Altogether, the results of this study reinforce the value of percutaneous closure of mitral PVL as a reliable and safe therapeutic option for patients with symptomatic PVL and high surgical risk. Our series provides relevant evidence by depicting an improvement in symptoms and good short- and long-term survival rates following percutaneous closure of PVL. Furthermore, it identifies predictors of procedural and long-term outcomes, which can be of value to support clinical decision-making.

5. Limitations

This is a nonrandomized, retrospective, observational study. The results of our study are from a single-center experience and with a relatively small number of patients included, although it is the largest reported mitral PVL closure series with long-term follow-up.
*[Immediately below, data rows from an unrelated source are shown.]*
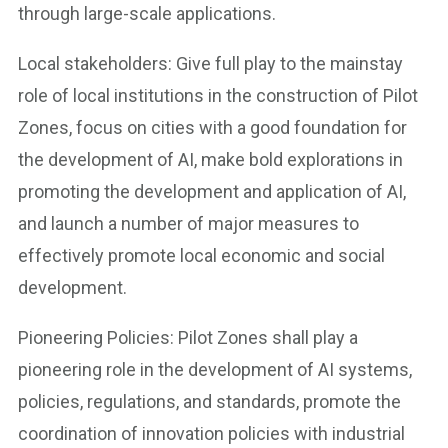
through large-scale applications.
Local stakeholders: Give full play to the mainstay
role of local institutions in the construction of Pilot
Zones, focus on cities with a good foundation for
the development of AI, make bold explorations in
promoting the development and application of AI,
and launch a number of major measures to
effectively promote local economic and social
development.
Pioneering Policies: Pilot Zones shall play a
pioneering role in the development of AI systems,
policies, regulations, and standards, promote the
coordination of innovation policies with industrial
Criteria for patient triage to percutaneous PVL closure versus redo surgery was at the physicians’ discretion and may have varied over time, introducing potential bias. The clinical and echocardiographic results were self-reported and there was no independent adjudication.

6. Conclusions

In this single-center retrospective registry, percutaneous mitral PVL closure displayed high technical and procedural success rates, with an acceptable safety profile, in a high-risk population. Percutaneous mitral PVL closure achieved an improvement in short- and long-term functional class and a reduction of hemolysis in the vast majority of patients. In addition, long-term survival in our study was good, in particular for patients undergoing successful PVL closure procedures. The presence of multiple PVLs was the sole factor that independently predicted procedural failure. In addition, underlying hemolytic anemia as the indication for PVL closure, a recent admission for decompensated HF, and lack of improvement in functional class emerged as consistent predictors of MACE and death during long-term follow-up, while lack of procedural success during the first PVL procedure and chronic kidney disease were also associated with MACE during follow-up.